Danava’s psychedelic prog-metal draws from the likes of early Black Sabbath and David Bowie, but only slightly: The band never lingers in any salvaged persona for more than a fraction of a song. Newly released on Kemado, the Portland, Oregon, quartet’s first album skews decidedly panidiosyncratic, overlaying styles, moods and decades with an abandon that might seem funny if it weren’t so well considered. After an extended, krautrockish intro that culminates with a salvo of portentous power chords, “Eyes in Disguise” lurches toward apocalyptic postpunkdom; front-elf Dusty Sparkles chants, “They’re fallen gods” with enough wild-eyed conviction to suggest he’s channeling Ian Curtis—till his voice spirals to heights the Joy Division singer couldn’t have attained with helium.
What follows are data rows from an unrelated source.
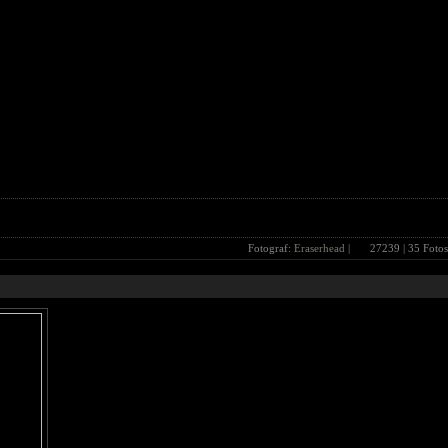
Fotograf:
Eraserhead
|
27239
| 35 Fotos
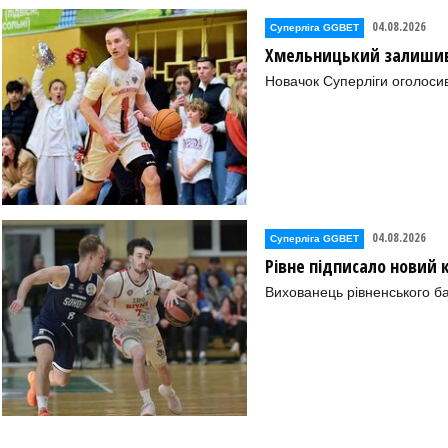
04.08.2026
Суперліга GGBET
Хмельницький залишив 
Новачок Суперліги оголоси
04.08.2026
Суперліга GGBET
Рівне підписало новий
Вихованець рівненського ба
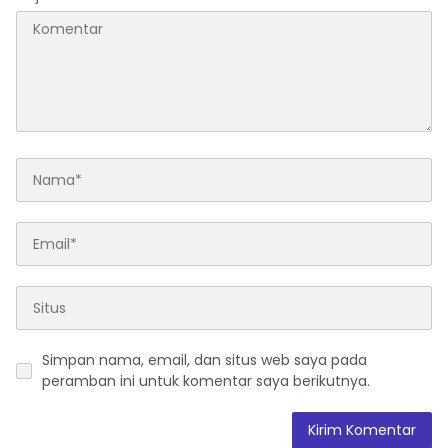
Simpan nama, email, dan situs web saya pada
peramban ini untuk komentar saya berikutnya.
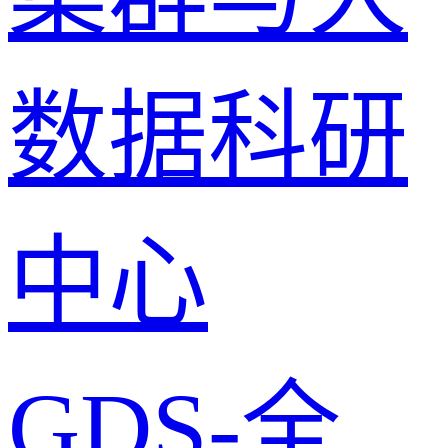
数据科研
中心
GDS-全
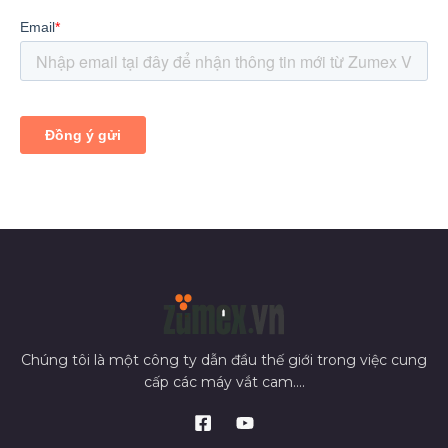
Chúng tôi là một công ty dẫn đầu thế giới trong việc cung
cấp các máy vắt cam....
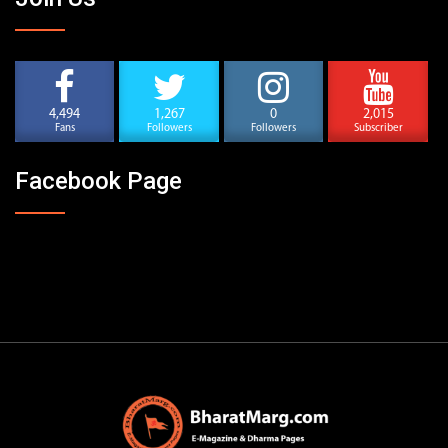
4,494
1,267
0
2,015
Fans
Followers
Followers
Subscriber
Facebook Page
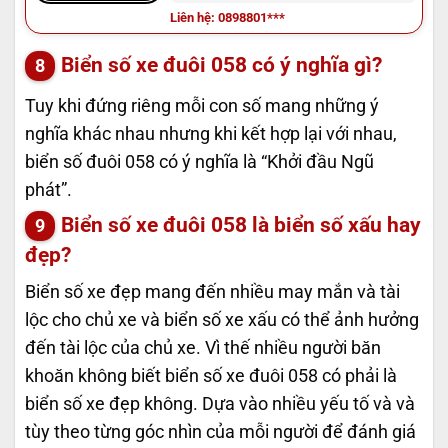
0898801610
Liên hệ: 0898801***
Biển số xe đuôi 058 có ý nghĩa gì?
Tuy khi đứng riêng mỗi con số mang những ý
nghĩa khác nhau nhưng khi kết hợp lại với nhau,
biển số đuôi 058 có ý nghĩa là “Khởi đầu Ngũ
phát”.
Biển số xe đuôi 058 là biển số xấu hay
đẹp?
Biển số xe đẹp mang đến nhiều may mắn và tài
lộc cho chủ xe và biển số xe xấu có thể ảnh hưởng
đến tài lộc của chủ xe. Vì thế nhiều người băn
khoăn không biết biển số xe đuôi 058 có phải là
biển số xe đẹp không. Dựa vào nhiều yếu tố và và
tùy theo từng góc nhìn của mỗi người để đánh giá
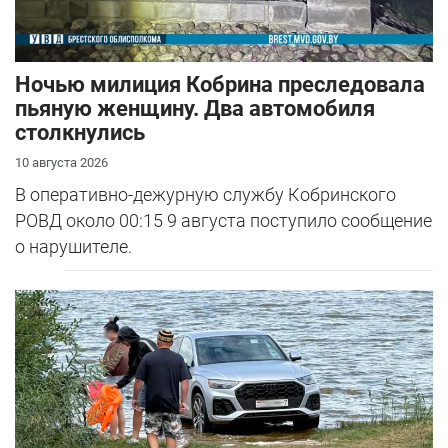
Ночью милиция Кобрина преследовала
пьяную женщину. Два автомобиля
столкнулись
10 августа 2026
В оперативно-дежурную службу Кобринского
РОВД около 00:15 9 августа поступило сообщение
о нарушителе.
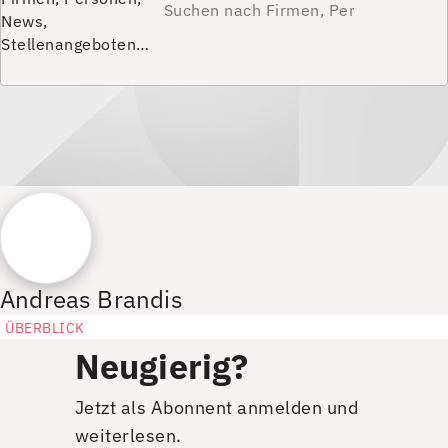
News,
Stellenangeboten…
Andreas Brandis
ÜBERBLICK
Neugierig?
Jetzt als Abonnent anmelden und
weiterlesen.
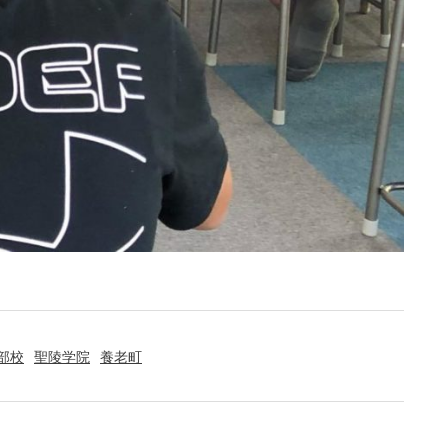
部校
聖陵学院
養老町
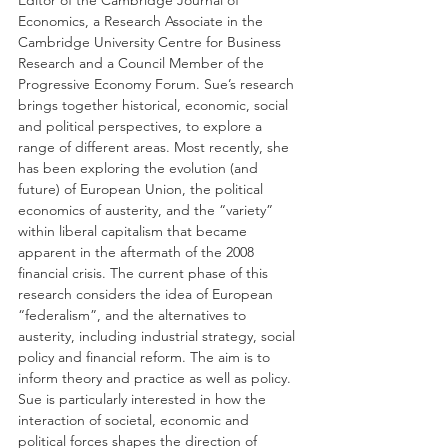
Economics, a Research Associate in the 
Cambridge University Centre for Business 
Research and a Council Member of the 
Progressive Economy Forum. Sue’s research 
brings together historical, economic, social 
and political perspectives, to explore a 
range of different areas. Most recently, she 
has been exploring the evolution (and 
future) of European Union, the political 
economics of austerity, and the “variety” 
within liberal capitalism that became 
apparent in the aftermath of the 2008 
financial crisis. The current phase of this 
research considers the idea of European 
“federalism”, and the alternatives to 
austerity, including industrial strategy, social 
policy and financial reform. The aim is to 
inform theory and practice as well as policy. 
Sue is particularly interested in how the 
interaction of societal, economic and 
political forces shapes the direction of 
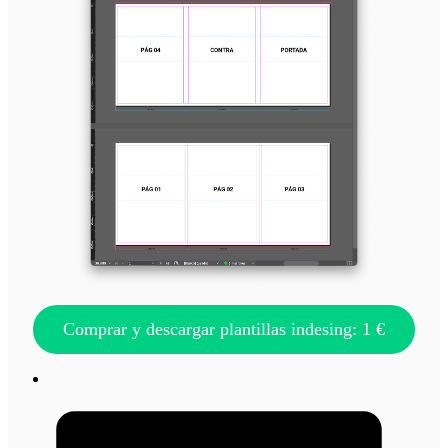
Comprar y descargar plantillas indesing: 1 €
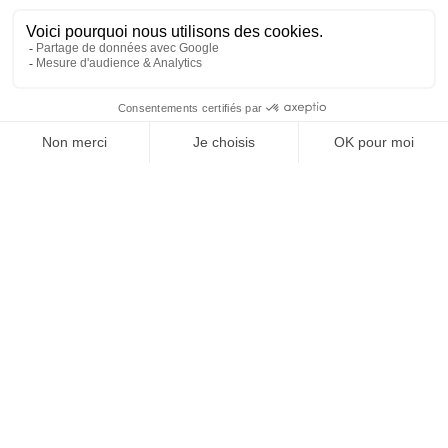
À un clic de votre solution juridique.
Allaw
Linkedin
Instagram
Youtube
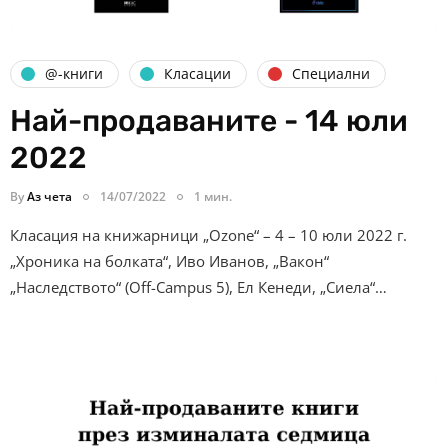
@-книги
Класации
Специални
Най-продаваните - 14 юли
2022
By
Аз чета
14/07/2022
1 мин.
Класация на книжарници „Ozone“ – 4 – 10 юли 2022 г.
„Хроника на болката“, Иво Иванов, „Вакон“
„Наследството“ (Off-Campus 5), Ел Кенеди, „Сиела“…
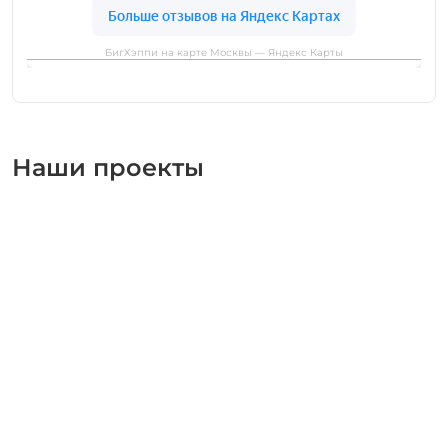
БигХэппи на карте Москвы — Яндекс Карты
Наши проекты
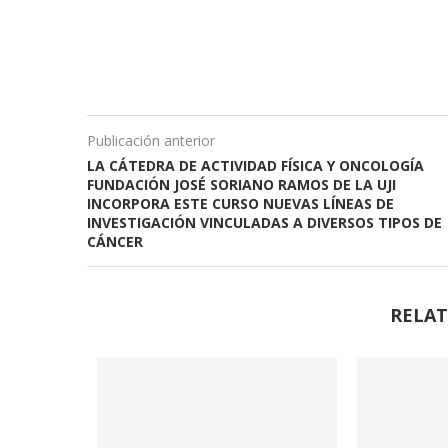
Publicación anterior
LA CÁTEDRA DE ACTIVIDAD FÍSICA Y ONCOLOGÍA
FUNDACIÓN JOSÉ SORIANO RAMOS DE LA UJI
INCORPORA ESTE CURSO NUEVAS LÍNEAS DE
INVESTIGACIÓN VINCULADAS A DIVERSOS TIPOS DE
CÁNCER
RELAT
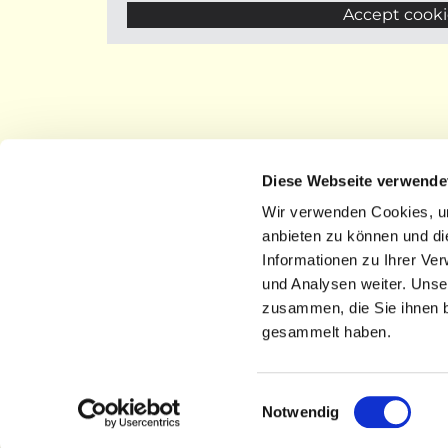
Accept cooki
Diese Webseite verwende
Wir verwenden Cookies, um
anbieten zu können und di
Informationen zu Ihrer Ve
und Analysen weiter. Unse
zusammen, die Sie ihnen b
gesammelt haben.
Einwilligungsauswahl
Notwendig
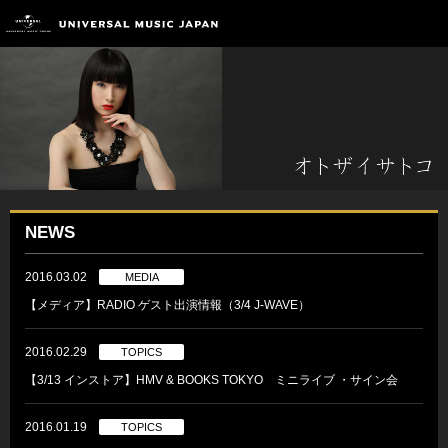
NEWS
2016.03.02
MEDIA
【メディア】RADIO ゲスト出演情報（3/4 J-WAVE）
2016.02.29
TOPICS
【3/13 インストア】HMV & BOOKS TOKYO ミニライブ ・サイン会
2016.01.19
TOPICS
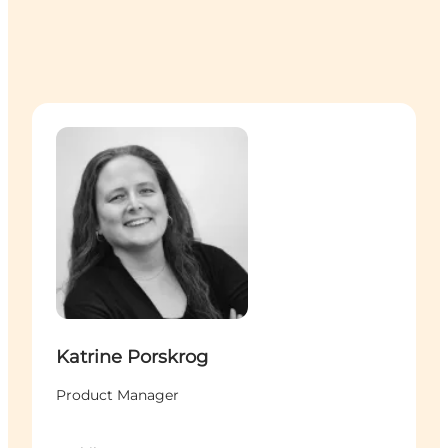
Katrine Porskrog - Product Manager
Katrine Porskrog
Product Manager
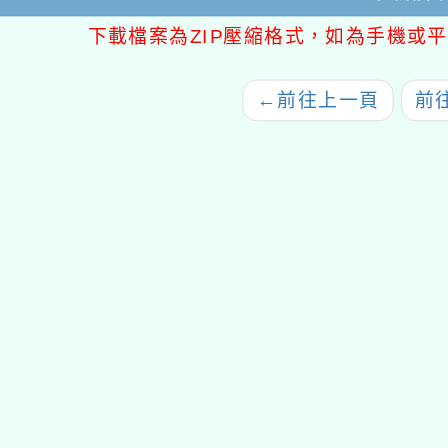
下載檔案為ZIP壓縮格式，如為手機或平
←
前往上一頁
前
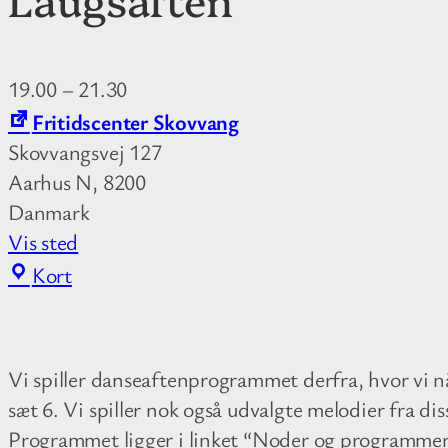
19.00
–
21.30
Fritidscenter Skovvang
Skovvangsvej 127
Aarhus N
,
8200
Danmark
Vis sted
F
Kort
r
i
t
Vi spiller danseaftenprogrammet derfra, hvor vi nå
i
sæt 6. Vi spiller nok også udvalgte melodier fra diss
d
Programmet ligger i linket “Noder og programmer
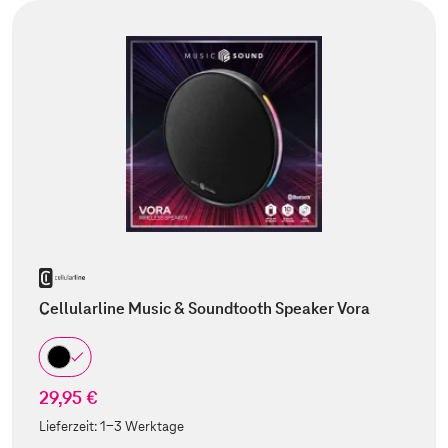
Cellularline Music & Soundtooth Speaker Vora
29,95 €
Lieferzeit:
1-3 Werktage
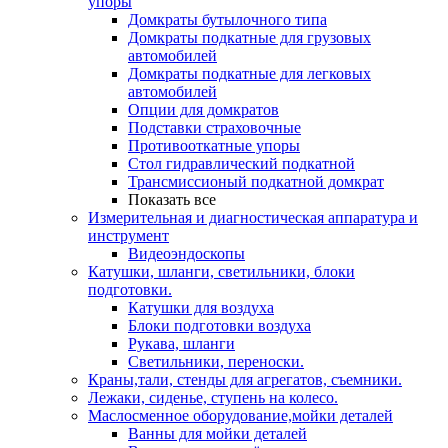
упоры
Домкраты бутылочного типа
Домкраты подкатные для грузовых
автомобилей
Домкраты подкатные для легковых
автомобилей
Опции для домкратов
Подставки страховочные
Противооткатные упоры
Стол гидравлический подкатной
Трансмиссионый подкатной домкрат
Показать все
Измерительная и диагностическая аппаратура и
инструмент
Видеоэндоскопы
Катушки, шланги, светильники, блоки
подготовки.
Катушки для воздуха
Блоки подготовки воздуха
Рукава, шланги
Светильники, переноски.
Краны,тали, стенды для агрегатов, съемники.
Лежаки, сиденье, ступень на колесо.
Маслосменное оборудование,мойки деталей
Ванны для мойки деталей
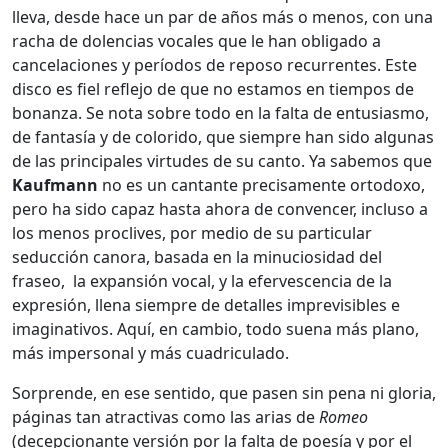
lleva, desde hace un par de años más o menos, con una
racha de dolencias vocales que le han obligado a
cancelaciones y períodos de reposo recurrentes. Este
disco es fiel reflejo de que no estamos en tiempos de
bonanza. Se nota sobre todo en la falta de entusiasmo,
de fantasía y de colorido, que siempre han sido algunas
de las principales virtudes de su canto. Ya sabemos que
Kaufmann
no es un cantante precisamente ortodoxo,
pero ha sido capaz hasta ahora de convencer, incluso a
los menos proclives, por medio de su particular
seducción canora, basada en la minuciosidad del
fraseo, la expansión vocal, y la efervescencia de la
expresión, llena siempre de detalles imprevisibles e
imaginativos. Aquí, en cambio, todo suena más plano,
más impersonal y más cuadriculado.
Sorprende, en ese sentido, que pasen sin pena ni gloria,
páginas tan atractivas como las arias de
Romeo
(decepcionante versión por la falta de poesía y por el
Even during the band’s frequent triplet-driven interludes—like the ones that take up the better part of crowd-pleasing album opener “By the Mark”—Sparkles refuses to color within genre lines, flitting between bedroom-virtuoso blues licks and classically inspired bombast, while bassist Dell Blackwell and drummer Buck Rothy boogie under synthesist Rockwell’s noteless whooshes. Six or so minutes into the song, Sparkles trails a taunting falsetto wail over the cosmic cacophony with a feral nonchalance that might win him friends among the race of Hindu demons the band is named after. Never has Quincy, Illinois—the sleepy zit on the Mississippi where Sparkles grew up—produced a more promising weirdo. — Rod Smith
Danava plays Mercury Lounge Wed 8 and Northsix Nov 10.